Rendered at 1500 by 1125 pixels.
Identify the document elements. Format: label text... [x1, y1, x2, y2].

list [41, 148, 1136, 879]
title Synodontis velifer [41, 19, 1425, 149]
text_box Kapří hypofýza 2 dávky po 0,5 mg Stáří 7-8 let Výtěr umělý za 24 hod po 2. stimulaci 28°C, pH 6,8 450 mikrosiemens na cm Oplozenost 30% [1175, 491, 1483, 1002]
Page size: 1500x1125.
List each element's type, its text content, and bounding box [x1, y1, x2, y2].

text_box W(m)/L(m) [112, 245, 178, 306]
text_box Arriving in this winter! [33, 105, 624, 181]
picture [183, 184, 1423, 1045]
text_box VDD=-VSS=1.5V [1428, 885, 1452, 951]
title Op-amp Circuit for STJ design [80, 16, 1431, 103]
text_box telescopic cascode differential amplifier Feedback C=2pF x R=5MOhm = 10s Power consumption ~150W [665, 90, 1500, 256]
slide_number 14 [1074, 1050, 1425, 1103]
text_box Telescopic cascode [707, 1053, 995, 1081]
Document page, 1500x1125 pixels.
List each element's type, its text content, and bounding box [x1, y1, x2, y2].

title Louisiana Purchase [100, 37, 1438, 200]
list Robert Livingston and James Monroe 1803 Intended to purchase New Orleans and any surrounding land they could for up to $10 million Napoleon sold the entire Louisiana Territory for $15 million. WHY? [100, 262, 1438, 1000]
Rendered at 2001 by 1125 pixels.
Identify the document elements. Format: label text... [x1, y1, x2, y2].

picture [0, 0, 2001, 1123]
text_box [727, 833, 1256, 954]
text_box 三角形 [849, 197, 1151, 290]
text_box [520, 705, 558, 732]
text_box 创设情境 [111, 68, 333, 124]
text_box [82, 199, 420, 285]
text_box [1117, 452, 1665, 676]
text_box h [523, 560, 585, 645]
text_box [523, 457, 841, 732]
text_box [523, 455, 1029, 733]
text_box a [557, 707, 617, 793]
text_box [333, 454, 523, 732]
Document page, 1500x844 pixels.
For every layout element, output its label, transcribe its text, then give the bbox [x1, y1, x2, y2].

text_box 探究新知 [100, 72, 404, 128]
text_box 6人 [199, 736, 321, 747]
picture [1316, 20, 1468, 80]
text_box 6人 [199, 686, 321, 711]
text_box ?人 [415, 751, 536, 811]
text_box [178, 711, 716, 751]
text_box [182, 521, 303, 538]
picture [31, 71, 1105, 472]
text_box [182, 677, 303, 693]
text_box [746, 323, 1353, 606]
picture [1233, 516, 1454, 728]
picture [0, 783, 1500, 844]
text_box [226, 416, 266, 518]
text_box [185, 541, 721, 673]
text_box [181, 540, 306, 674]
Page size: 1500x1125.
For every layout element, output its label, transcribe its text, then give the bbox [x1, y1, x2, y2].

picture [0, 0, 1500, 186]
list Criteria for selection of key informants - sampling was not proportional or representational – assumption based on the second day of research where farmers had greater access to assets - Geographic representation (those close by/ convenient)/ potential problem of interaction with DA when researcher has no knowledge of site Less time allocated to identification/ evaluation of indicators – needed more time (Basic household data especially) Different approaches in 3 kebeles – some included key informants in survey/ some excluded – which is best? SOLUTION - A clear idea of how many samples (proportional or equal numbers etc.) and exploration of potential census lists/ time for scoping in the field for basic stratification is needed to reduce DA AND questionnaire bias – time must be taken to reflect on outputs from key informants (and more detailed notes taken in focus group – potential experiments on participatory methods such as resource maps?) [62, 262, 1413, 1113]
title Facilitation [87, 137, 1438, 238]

--------------------

## AIM OF THE TASK
Reproduce every line from the entries that holds the word "pixels".

## SOLUTION FOR THIS PROBLEM
Rendered at 1500 by 1125 pixels.
Document page, 1500x1125 pixels.
Rendered at 2001 by 1125 pixels.
Document page, 1500x844 pixels.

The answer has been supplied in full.